Daraufhin Putin: "Das, was heute im Donbas passiert, grenzt an Völkermord." In der Region haben die mehrheitlich russischsprachigen Bewohner von den von Russland unterstützten Rebellen russische Pässe ausgegeben bekommen. Während Scholz in Moskau zu Besuch ist, fordert das russische Parlament (Duma) Putin auf, die russischen Staatsbürger im Donbas vor den Ukrainern zu beschützen. Er solle die Republiken Donezk und Luhansk als unabhängige Staaten anerkennen. Putin sagt, er wolle den Auftrag umsetzen. Noch aber gebe es die Chance, das im Rahmen des Minsker Abkommens zu tun, sagt Putin. Scholz warnt, eine Umsetzung der Duma-Resolution wäre eine "politische Katastrophe".
Scholz will von Schröder nichts wissen
Gen Ende der Pressekonferenz wird Scholz noch von einem ungeliebten Thema heimgesucht. Putin referiert ausführlich über die strategische Bedeutung der Pipeline Nord Stream 2 und über die Rolle von Altkanzler Gerhard Schröder, diese Gasleitung auf den Weg zu bringen. Deutsche, die nicht das Dreifache oder Fünffache für ihr Gas bezahlen wollen, sollten Schröder daher dankbar sein. Zudem profitiere Deutschland davon, wenn Schröder demnächst in den Aufsichtsrat von Gazprom einziehen sollte. Auch hier keine Einigkeit, als Scholz über Schröder sagt: "Er spricht nicht für die Bundesrepublik Deutschland, sondern für sich."
Auch bei Nord Stream2 gibt es diesmal bei Scholz kein Vertun: "Was die Pipeline selber betrifft, wissen alle, was los ist", sagt Scholz, ohne auszuführen, was denn genau los ist.

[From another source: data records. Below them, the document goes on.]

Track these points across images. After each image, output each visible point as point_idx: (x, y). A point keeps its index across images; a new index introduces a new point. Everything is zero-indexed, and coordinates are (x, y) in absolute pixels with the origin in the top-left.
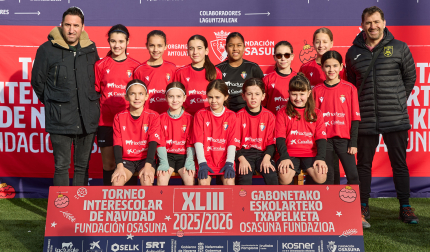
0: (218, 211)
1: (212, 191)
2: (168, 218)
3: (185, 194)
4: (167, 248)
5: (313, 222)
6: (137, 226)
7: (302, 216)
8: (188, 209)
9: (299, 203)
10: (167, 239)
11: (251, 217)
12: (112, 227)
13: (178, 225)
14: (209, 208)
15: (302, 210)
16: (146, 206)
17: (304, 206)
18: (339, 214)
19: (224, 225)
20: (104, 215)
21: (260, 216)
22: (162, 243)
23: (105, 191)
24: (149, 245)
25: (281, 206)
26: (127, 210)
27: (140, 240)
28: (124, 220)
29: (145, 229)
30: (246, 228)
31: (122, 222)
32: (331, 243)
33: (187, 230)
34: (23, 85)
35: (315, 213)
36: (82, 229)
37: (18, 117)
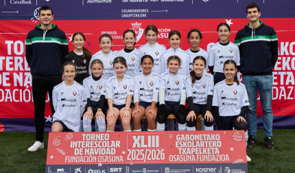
0: (155, 148)
1: (151, 135)
2: (124, 153)
3: (134, 137)
4: (123, 171)
5: (215, 155)
6: (104, 158)
7: (209, 151)
8: (136, 148)
9: (206, 142)
10: (123, 166)
11: (176, 152)
12: (88, 158)
13: (130, 157)
14: (150, 146)
15: (208, 147)
16: (110, 144)
17: (210, 144)
18: (232, 149)
19: (159, 157)
20: (84, 150)
21: (182, 151)
22: (120, 169)
23: (84, 135)
24: (112, 170)
25: (195, 144)
26: (98, 147)
27: (106, 167)
28: (96, 154)
29: (109, 160)
30: (173, 159)
31: (95, 155)
32: (227, 168)
33: (136, 160)
34: (8, 59)
35: (217, 149)
36: (70, 160)
37: (5, 79)
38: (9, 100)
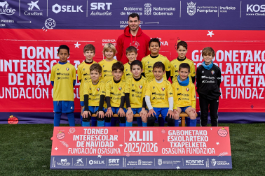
0: (150, 142)
1: (146, 130)
2: (121, 145)
3: (131, 132)
4: (121, 162)
5: (203, 148)
6: (104, 150)
7: (197, 145)
8: (133, 141)
9: (195, 137)
10: (120, 157)
11: (168, 145)
12: (89, 150)
13: (127, 150)
14: (144, 140)
15: (197, 141)
16: (109, 138)
17: (198, 139)
18: (218, 143)
19: (153, 150)
20: (85, 143)
21: (173, 145)
22: (118, 160)
23: (85, 130)
24: (110, 161)
25: (185, 139)
26: (98, 140)
27: (105, 158)
28: (96, 146)
29: (108, 152)
30: (165, 151)
31: (95, 148)
32: (213, 160)
33: (132, 152)
34: (22, 61)
35: (204, 143)
36: (72, 151)
37: (20, 79)
38: (22, 97)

Den Ausführungen lässt sich aber entnehmen, dass im Fall einer kriegerischen Eskalation in der Ukraine auch Nord Stream 2 Teil eines nie dagewesenen Sanktionspakets sein dürfte. Scholz zeigt sich zuversichtlich, dass diese Botschaft verstanden wurde, auch wenn er und Putin sich persönlich kaum verstanden haben.